Disamping seorang kiai, Kiai Hanan juga sesekaligus bapak Annisa sendiri. Sebagai kiai konservatif, pak kiai itu mempunyai prinsip bahwa perempuan tidak boleh menjadi seorang pemimpin. Prinsip ini dibuktikan ketika Annisa duduk di Madrasah Ibtidaiyah (SD). Pada pemilihan ketua, Annisa terpilih menjadi ketua kelas dengan perbedaan suara tipis dengan anak laki-laki. Namun demikian, guru kelasnya langsung menunjuk pemenang kedua, sebab dia laki-laki, dan keputusan ini didukung Kiai. Karena kecewa, Annisa melakukan walk-out.

Prinsip konservatif lain yang dijalankan pesantren itu adalah adanya larangan naik kuda bagi perempuan. Kebijakan ini tentu saja ditentang Annisa. Menurut Annisa, Aisyah (putri Rasulullah) pun bisa menunggang kuda. Ketidakadilan yang menimpa Annisa juga menyangkut persoalan sekolah. Saudara laki-laki Annisa dikirim ke Mesir untuk sekolah, bahkan dengan cara menjual beberapa bidang tanah. Sementara Annisa harus berada di “rumah” saja.

Untuk urusan menikahpun, Annisa tidak bisa berbuat banyak. Dia harus menikah dengan lelaki pilihan Ayahnya, Samsudin (Reza Rahadian), seorang anak kiai Salaf, pesantren besar, yang banyak menyumbang dana untuk kemajuan pesantren al-Huda. Dengan pernikahan ini, justru Annisa makin terpuruk sebagai ibu rumah tangga. Kekerasan dalam rumah tangga pun selalu menghantui hidupnya sehari-hari. Sedangkan Annisa sendiri sebenarnya suka dengan paklik Khudori (Oka Antara) dari keluarga ibunya.

Karena Annisa dinikahkan dengan Samsudin, Khudori akhirnya pergi ke Mesir untuk kuliah. Keterpurukan Annisa kian menjadi-jadi.

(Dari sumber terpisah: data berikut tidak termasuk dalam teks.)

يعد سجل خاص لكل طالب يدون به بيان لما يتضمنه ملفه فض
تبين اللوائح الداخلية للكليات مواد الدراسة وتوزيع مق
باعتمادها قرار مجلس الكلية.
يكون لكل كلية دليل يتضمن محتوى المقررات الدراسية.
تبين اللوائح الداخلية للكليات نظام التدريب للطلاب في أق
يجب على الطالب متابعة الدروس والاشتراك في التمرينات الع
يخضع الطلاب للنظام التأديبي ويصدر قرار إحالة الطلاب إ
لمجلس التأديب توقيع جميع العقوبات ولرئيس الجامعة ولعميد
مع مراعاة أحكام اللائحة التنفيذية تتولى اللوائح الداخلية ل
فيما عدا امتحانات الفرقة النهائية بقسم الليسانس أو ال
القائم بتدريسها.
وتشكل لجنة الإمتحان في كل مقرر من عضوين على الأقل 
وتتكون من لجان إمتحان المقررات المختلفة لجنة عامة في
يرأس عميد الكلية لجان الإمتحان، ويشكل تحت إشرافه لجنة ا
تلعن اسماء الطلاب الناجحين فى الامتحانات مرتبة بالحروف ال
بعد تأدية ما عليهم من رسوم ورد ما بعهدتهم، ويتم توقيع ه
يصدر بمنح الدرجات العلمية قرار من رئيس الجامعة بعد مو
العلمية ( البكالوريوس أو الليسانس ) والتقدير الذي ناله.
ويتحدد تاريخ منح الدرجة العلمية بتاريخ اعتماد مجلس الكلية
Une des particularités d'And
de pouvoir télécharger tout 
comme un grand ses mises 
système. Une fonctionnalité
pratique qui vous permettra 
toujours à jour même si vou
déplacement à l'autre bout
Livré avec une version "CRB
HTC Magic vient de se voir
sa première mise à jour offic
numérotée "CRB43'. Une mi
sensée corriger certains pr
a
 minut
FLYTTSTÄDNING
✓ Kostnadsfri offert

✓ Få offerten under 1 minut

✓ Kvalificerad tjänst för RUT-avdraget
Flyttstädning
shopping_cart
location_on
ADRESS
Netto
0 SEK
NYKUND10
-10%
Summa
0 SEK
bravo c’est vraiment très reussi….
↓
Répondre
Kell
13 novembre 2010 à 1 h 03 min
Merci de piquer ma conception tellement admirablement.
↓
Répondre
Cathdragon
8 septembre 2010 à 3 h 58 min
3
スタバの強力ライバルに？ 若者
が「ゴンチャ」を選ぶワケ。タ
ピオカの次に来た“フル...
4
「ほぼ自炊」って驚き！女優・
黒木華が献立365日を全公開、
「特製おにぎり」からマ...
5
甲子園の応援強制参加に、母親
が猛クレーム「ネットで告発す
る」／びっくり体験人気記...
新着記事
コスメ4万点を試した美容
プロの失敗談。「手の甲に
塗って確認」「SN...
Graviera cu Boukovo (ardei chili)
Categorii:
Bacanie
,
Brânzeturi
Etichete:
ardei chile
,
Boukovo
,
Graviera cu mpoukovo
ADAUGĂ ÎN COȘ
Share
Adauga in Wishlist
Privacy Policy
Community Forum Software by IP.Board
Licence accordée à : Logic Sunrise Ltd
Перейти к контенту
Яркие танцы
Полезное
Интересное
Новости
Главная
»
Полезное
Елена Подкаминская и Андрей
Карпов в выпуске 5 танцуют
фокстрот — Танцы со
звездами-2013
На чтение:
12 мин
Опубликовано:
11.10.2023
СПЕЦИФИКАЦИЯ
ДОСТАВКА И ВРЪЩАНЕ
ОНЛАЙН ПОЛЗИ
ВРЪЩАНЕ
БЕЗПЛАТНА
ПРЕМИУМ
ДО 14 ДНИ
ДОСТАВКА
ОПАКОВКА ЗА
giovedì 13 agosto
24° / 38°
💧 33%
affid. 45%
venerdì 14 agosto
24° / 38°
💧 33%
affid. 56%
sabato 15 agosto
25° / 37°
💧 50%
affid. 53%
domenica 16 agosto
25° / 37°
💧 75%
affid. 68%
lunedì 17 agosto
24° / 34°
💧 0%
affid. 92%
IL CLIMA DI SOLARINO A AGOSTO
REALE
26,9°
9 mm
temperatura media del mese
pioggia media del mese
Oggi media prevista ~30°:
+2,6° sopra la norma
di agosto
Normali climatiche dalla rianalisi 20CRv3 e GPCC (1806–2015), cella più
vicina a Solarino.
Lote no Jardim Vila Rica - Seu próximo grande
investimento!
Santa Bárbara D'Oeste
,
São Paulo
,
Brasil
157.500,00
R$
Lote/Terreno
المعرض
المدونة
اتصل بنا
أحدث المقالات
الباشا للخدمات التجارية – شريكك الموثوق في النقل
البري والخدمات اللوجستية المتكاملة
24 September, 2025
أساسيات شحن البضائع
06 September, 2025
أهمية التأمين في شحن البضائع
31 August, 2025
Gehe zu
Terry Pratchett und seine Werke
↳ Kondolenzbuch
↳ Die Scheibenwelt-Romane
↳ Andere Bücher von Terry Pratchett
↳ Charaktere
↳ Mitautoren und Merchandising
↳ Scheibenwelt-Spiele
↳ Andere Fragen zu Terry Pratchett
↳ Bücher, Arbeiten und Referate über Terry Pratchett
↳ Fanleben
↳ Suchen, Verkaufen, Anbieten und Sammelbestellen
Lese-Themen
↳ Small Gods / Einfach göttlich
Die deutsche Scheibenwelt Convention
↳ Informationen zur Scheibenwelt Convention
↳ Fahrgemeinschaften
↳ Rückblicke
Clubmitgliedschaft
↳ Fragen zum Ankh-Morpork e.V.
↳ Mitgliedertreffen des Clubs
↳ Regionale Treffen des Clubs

Annisa tidak diam oleh keadaan itu. Dia memberontak. Dia melakukan perlawanan sebagai perempuan. Dia kemudian meninggalkan lingkungan pesantren suaminya dan memilih pergi ke Yogyakarta, untuk kuliah dan melanjutkan hobinya menulis. Dia pun aktif di Lembaga Swadaya Masyarakat (LSM) hukum, yang mengadvokasi Kekerasan Dalam Rumah Tangga (KDRT).

Ibu Annisa (Widyawati) adalah sosok ibu pendiam, tapi menyimpan kebaikan-kebaikan. Dia menunjukkan peran ibu yang mengayomi semua anaknya, selalu mengerti apa yang dilakukan anak-anaknya, sosok ibu yang baik.

Apa yang bisa dipetik dari kondisi pesantren, dan pemberontakan yang dilakukan Annisa dalam film “Perempuan Berkalung Sorban? Pemberontakan atau lebih tepatnya kritik atas hegemoni laki-laki, bukan hanya dalam lingkungan pesantren, tetapi juga tempat lain. Film ini berusaha mengoreksi pemahaman sempit para penafsir agama bahwa perempuan tidak berhak menjadi subjek yang merdeka, dan harus dituntun oleh laki-laki. Walau pun terkadang laki-laki tidak bisa menuntun, tetapi tak jarang justru malah menjerumuskan.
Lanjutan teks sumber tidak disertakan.